Task prompt: Scan the records below, and wherever a line has the word "median", pull it out.

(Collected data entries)

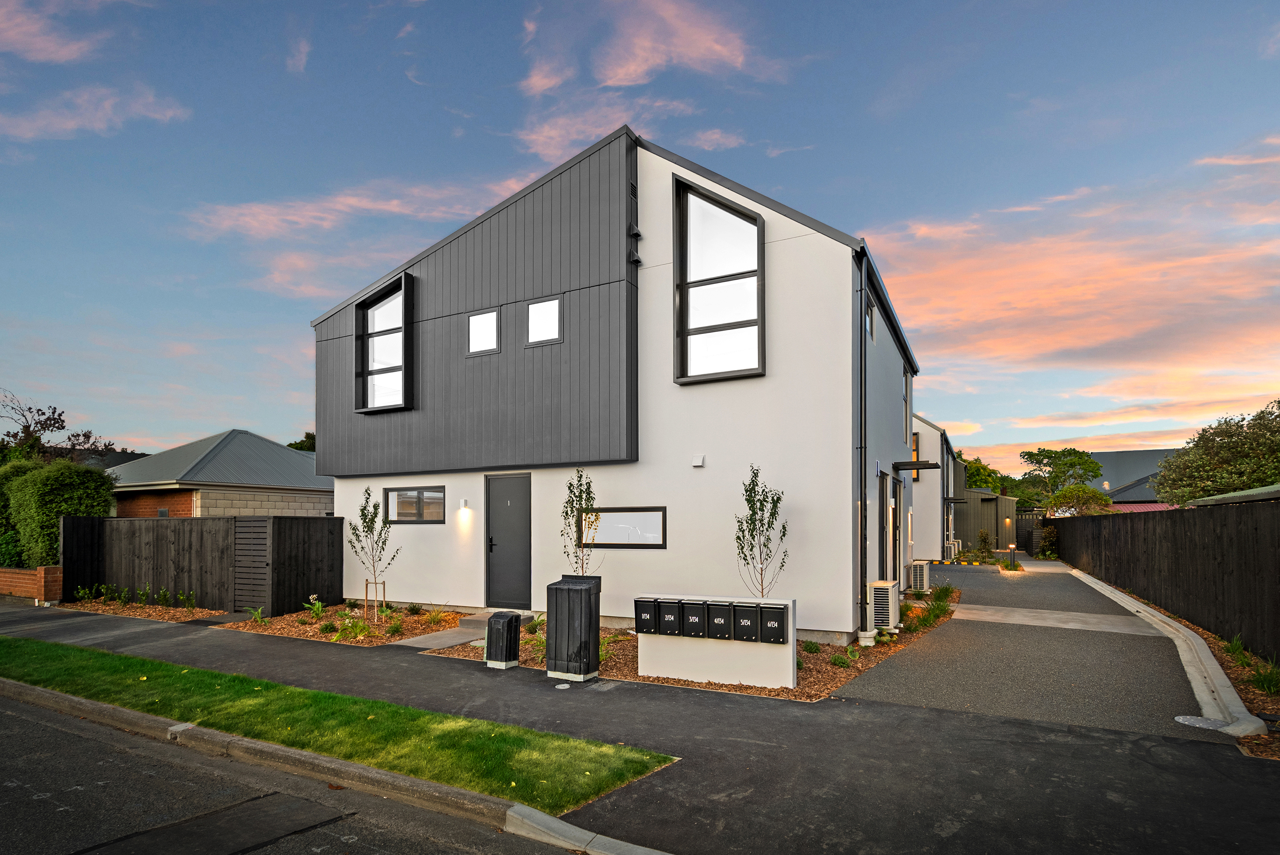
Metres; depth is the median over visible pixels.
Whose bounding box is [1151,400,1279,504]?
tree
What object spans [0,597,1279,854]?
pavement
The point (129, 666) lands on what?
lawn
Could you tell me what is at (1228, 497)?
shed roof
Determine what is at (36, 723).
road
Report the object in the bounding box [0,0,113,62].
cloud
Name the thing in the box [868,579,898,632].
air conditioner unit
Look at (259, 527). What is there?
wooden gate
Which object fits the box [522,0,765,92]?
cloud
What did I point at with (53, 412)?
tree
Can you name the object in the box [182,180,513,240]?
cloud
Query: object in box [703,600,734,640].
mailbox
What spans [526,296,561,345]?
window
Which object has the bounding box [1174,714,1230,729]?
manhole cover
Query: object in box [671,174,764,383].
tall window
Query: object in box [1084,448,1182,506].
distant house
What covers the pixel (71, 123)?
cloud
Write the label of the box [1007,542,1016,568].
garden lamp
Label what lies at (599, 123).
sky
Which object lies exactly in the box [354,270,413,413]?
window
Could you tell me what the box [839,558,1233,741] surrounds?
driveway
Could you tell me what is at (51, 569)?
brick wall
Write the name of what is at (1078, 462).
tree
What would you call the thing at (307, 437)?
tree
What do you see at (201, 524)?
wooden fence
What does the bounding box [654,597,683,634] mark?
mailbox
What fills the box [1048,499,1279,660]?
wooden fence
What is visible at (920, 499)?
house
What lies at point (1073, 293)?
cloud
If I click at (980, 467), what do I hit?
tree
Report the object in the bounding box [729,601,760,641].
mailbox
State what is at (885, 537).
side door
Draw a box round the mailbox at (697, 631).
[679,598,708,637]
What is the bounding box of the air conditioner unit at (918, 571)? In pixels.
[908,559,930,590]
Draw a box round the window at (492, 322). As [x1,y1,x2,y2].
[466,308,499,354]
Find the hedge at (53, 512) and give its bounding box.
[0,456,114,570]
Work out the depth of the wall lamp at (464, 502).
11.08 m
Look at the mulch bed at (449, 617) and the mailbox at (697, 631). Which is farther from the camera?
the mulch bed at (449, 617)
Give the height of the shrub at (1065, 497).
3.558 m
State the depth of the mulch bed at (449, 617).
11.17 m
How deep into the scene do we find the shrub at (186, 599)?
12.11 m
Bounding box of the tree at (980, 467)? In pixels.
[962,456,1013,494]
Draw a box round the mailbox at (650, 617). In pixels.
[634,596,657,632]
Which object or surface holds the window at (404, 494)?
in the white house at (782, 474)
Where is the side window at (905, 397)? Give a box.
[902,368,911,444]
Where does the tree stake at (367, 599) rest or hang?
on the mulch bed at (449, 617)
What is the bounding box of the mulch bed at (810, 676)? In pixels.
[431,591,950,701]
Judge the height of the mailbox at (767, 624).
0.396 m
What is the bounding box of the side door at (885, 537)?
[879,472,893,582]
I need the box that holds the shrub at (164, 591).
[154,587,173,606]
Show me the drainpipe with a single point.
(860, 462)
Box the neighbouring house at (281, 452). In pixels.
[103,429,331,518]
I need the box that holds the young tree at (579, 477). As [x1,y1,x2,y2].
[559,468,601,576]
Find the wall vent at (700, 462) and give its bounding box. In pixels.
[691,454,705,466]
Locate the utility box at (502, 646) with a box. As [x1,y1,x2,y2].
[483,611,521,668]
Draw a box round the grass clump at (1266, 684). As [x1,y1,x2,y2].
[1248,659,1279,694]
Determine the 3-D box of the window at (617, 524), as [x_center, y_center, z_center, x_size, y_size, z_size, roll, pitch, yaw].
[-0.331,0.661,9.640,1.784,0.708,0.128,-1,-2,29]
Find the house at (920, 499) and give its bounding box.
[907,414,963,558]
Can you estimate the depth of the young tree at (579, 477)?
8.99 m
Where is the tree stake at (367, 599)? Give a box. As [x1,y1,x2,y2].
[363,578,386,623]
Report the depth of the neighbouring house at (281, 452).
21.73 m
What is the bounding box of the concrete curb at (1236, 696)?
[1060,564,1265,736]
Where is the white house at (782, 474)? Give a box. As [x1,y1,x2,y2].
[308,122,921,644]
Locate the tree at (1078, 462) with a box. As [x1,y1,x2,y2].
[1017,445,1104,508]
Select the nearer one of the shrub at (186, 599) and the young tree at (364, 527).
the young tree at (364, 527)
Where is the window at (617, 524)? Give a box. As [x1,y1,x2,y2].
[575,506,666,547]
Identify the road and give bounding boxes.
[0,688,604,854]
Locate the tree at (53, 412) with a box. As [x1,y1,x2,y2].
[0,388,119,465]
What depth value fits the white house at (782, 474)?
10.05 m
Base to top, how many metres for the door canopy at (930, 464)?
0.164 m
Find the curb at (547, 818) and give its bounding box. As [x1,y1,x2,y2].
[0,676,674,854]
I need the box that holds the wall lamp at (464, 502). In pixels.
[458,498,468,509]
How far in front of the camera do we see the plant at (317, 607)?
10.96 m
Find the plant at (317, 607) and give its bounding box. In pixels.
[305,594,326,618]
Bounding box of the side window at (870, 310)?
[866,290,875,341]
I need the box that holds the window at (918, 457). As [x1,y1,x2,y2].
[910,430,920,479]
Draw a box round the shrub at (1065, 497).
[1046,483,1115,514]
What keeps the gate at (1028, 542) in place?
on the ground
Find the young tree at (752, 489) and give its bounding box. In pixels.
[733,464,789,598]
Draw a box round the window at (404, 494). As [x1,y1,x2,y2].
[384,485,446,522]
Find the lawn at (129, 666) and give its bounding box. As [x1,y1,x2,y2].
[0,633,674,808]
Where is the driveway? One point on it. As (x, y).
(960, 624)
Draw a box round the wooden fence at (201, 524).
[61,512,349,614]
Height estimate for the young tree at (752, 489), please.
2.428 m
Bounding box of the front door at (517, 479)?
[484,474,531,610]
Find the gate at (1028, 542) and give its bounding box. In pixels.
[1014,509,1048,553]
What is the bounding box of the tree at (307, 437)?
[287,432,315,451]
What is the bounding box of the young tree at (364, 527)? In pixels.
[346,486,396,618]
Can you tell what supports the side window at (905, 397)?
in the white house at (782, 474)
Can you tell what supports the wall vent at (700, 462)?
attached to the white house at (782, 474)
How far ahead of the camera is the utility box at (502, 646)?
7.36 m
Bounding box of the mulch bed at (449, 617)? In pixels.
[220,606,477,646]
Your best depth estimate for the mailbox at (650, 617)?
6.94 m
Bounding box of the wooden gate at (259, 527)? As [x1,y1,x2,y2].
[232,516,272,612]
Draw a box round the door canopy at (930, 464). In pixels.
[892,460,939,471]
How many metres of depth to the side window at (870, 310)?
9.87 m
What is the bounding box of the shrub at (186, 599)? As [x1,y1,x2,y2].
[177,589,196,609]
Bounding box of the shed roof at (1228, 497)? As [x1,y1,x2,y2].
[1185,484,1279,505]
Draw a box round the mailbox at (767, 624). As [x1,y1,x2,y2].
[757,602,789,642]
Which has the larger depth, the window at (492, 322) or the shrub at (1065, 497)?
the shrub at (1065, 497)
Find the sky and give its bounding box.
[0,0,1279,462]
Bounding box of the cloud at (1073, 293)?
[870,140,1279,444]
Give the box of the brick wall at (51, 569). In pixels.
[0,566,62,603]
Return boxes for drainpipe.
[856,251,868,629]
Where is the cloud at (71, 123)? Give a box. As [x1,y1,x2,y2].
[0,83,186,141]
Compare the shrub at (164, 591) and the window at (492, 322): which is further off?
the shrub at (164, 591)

* * *

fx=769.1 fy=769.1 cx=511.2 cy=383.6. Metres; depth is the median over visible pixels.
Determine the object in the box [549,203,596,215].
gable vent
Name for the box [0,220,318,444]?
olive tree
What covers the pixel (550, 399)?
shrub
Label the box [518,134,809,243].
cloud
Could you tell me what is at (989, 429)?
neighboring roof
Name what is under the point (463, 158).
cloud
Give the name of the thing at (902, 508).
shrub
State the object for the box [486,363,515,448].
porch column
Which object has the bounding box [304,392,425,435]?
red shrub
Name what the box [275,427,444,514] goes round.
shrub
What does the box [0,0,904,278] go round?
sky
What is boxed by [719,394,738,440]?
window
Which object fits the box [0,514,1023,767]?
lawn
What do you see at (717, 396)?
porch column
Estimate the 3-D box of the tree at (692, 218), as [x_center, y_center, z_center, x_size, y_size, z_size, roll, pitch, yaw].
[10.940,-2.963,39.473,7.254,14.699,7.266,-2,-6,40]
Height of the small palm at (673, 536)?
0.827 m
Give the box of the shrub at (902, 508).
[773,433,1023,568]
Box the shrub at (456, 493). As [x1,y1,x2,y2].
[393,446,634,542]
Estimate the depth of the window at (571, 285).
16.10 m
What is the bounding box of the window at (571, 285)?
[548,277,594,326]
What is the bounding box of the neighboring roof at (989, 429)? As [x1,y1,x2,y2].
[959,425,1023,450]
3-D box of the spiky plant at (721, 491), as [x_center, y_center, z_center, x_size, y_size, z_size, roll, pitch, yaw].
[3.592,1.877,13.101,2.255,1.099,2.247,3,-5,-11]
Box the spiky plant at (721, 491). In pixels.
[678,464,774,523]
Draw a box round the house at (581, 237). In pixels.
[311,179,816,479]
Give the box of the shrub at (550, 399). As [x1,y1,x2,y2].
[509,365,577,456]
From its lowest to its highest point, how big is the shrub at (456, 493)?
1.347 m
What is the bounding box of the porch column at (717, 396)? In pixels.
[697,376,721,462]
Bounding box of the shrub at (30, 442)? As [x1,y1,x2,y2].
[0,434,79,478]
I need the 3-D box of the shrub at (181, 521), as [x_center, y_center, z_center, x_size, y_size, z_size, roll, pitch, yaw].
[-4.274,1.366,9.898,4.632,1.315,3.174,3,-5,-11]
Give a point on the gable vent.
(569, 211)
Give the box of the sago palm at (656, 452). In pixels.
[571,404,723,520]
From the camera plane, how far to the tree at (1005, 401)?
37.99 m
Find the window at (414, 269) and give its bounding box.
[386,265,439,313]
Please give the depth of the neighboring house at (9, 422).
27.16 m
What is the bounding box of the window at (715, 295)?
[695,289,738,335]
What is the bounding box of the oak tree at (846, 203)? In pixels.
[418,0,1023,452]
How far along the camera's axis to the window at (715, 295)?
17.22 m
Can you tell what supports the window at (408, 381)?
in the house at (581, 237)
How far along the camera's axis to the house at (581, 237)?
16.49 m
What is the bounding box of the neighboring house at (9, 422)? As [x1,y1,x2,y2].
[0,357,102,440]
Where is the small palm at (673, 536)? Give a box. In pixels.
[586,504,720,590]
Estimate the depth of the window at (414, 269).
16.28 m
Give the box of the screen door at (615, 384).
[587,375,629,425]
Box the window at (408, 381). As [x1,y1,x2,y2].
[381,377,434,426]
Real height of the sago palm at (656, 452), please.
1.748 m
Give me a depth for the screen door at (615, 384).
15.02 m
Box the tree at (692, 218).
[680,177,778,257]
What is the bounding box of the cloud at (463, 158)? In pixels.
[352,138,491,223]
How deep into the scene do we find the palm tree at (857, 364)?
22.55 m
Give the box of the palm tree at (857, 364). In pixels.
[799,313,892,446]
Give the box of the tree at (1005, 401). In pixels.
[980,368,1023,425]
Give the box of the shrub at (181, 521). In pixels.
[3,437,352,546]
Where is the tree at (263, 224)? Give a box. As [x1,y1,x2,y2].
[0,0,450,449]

Answer below:
Metres; depth is the median over visible pixels.
fx=769.1 fy=769.1 cx=511.2 cy=383.6. Metres; depth is the median over visible pixels.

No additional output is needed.